When her heart resumed its normal beat and she could summon the breath for conversation, she commented on the view below them and the lonely glory of their day on the hills. His only reaction was to nod briefly or to offer her the monosyllables she had received in the car. She tried challenging him directly with a jocular, ‘Who's being moody today? Remembering old times in the Brecons, are we?'

This prompted no reaction beyond a minimal raising of his chin and a sniffing of the cool mountain air. Then, before she could attempt again to dispel his coldness, he was away. All she saw were his strong thighs and powerful back muscles above her on the path, growing ever smaller as his moving figure pressed on and away from her, towards the blue sky and the racing clouds above them. She gave up the effort to keep up with him, even to stay anywhere near him, and concentrated upon the increasingly steep and twisting path beneath her feet, bending low to assist her progress, even using her hands for balance and speed in one or two more tricky spots.

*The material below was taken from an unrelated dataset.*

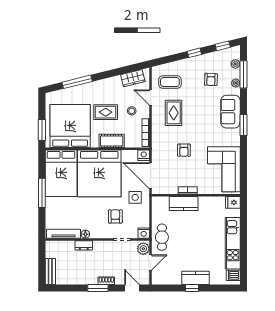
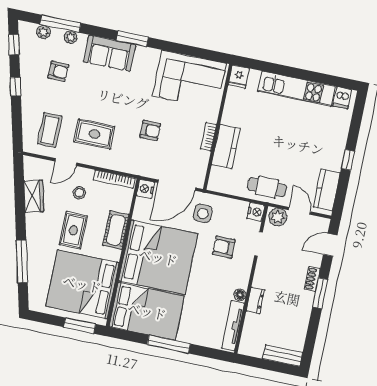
wardrobe: (133, 78) -> (34, 196), moved
kitchen counter: (195, 278) -> (327, 190), moved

This was the longest stretch Matt had climbed without stopping and waiting for her. She began to wonder whether he had climbed up and over the summit and was now moving swiftly down the other side, as he had done in the days of his SAS training. Was he trying to detach himself from her? Did he wish to leave her alone on the high and lonely slopes of the mountain? She wasn't physically frightened; she was a perfectly competent walker and mountaineer. She would simply return the way she had come, if that was what was most sensible. There was no danger from the weather today, as there often could be in the mountains.